The thought of embarking on reading a novel of almost 1500 pages may put you off, but if so it would be a pity. Vikram Seth's book is a delight, at once touching, humorous, and widely panoramic. It is really several novels in one. In one way it is the story of the search for a suitable husband for Lata, conducted in semi-concert by Lata herself and her mother, who are a generation apart in their ideas about arranged marriages yet come eventually to agree. But this narrative recedes into the background for long stretches, as we follow the fortunes of various members of three families, including Lata's own, in the years immediately after the partition of India. Two of the families are Hindu, one is Muslim, and the three are linked to one another by marriage or friendship. There are the Kapoors, whose most prominent member, the charming if rather feckless Maan Kapoor, falls deeply in love with a Muslim singer and courtesan. There are the Khans, who are Muslim, and whose son Firoz is a close friend of Maan's, a friendship which eventually results in near-tragedy. And there are the Chatterjis, a family of brilliant and highly Anglicised young men and womem: Amit, the poet and novelist, Dipankar the would-be mystic, and Meenakshi and Kakoli, two beautiful and amoral sisters who continually exchange verse couplets with each other in a sort of verbal tennis match of wit.
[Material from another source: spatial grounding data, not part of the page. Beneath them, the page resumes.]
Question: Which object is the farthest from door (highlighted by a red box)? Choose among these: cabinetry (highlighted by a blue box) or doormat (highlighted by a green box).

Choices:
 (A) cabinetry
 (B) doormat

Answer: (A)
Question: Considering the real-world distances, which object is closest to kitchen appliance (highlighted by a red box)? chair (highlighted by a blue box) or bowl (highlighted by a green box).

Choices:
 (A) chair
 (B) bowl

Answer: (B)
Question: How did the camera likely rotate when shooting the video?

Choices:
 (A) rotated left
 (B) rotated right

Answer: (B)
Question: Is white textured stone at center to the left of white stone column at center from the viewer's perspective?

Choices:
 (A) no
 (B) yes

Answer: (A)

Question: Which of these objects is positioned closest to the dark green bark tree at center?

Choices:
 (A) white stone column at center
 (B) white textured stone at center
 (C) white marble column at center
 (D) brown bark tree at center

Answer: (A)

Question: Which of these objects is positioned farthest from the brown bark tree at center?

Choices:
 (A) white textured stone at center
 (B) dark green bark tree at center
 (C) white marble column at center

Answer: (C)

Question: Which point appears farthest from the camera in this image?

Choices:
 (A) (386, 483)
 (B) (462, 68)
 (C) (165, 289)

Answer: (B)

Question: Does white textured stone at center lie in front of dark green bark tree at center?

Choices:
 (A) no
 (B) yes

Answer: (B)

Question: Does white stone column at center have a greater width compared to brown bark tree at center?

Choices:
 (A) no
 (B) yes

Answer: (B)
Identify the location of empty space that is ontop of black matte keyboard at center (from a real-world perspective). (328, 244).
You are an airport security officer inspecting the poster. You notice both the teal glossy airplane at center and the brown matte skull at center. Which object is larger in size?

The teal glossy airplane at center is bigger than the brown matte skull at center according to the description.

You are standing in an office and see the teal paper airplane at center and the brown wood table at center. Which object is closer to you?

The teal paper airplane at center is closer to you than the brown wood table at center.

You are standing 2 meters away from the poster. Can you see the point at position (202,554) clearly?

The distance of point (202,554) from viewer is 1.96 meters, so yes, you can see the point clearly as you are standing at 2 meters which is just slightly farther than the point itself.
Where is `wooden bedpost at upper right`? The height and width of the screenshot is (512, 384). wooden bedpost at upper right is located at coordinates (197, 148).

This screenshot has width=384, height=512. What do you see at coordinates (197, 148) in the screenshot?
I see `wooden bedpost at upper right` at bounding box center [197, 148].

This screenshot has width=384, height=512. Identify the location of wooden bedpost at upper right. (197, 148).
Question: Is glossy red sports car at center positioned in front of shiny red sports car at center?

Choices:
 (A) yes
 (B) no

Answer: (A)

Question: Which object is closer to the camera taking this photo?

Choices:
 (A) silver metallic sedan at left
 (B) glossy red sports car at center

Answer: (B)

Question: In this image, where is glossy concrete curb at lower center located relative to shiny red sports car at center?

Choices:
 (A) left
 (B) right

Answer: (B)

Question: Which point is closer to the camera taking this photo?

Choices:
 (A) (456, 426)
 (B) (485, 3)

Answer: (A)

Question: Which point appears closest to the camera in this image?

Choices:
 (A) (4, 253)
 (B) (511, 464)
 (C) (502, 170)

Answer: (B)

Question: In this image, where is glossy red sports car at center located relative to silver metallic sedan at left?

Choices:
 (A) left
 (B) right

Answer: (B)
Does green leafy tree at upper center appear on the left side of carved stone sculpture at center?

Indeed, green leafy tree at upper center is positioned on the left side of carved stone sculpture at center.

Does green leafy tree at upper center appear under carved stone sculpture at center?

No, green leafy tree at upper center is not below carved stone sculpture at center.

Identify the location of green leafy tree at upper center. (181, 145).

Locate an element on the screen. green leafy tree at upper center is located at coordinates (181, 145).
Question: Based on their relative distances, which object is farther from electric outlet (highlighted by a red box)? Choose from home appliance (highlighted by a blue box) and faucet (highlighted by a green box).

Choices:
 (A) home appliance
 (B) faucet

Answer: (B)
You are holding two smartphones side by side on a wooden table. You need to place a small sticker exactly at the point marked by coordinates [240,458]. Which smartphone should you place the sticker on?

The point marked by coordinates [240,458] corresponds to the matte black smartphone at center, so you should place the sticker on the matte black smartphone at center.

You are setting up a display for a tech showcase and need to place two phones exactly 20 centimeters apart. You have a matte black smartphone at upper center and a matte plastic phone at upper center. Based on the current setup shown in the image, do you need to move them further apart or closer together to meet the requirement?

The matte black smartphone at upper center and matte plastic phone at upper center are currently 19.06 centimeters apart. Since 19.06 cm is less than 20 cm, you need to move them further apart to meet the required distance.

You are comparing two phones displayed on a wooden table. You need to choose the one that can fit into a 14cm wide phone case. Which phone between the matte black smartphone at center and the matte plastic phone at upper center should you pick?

Politics runs through the story as well, and Nehru himself appears occasionally; I have to say that for me these sections were less successful and I was tempted to skip some of the set speeches. Another minor problem at times was a certain vagueness about which language the characters were speaking. This matters, because the characters themselves make a lot of it; Lata's pompous brother Arun, for example, who is a yuppy before his time, is scornful of Haresh, Lata's husband-to-be, because his English is less than perfect (although, in a delightully ironic passage, he is eventually forced to admit that he, Arun, has never been to England while Haresh has lived and studied there). Mostly, however, Seth manages these linguistic transitions adroitly.
Long though this book is, I wouldn't wish it shorter. In fact, it's so rich that when I reached the end I felt like rereading it; and I'm sure I shall.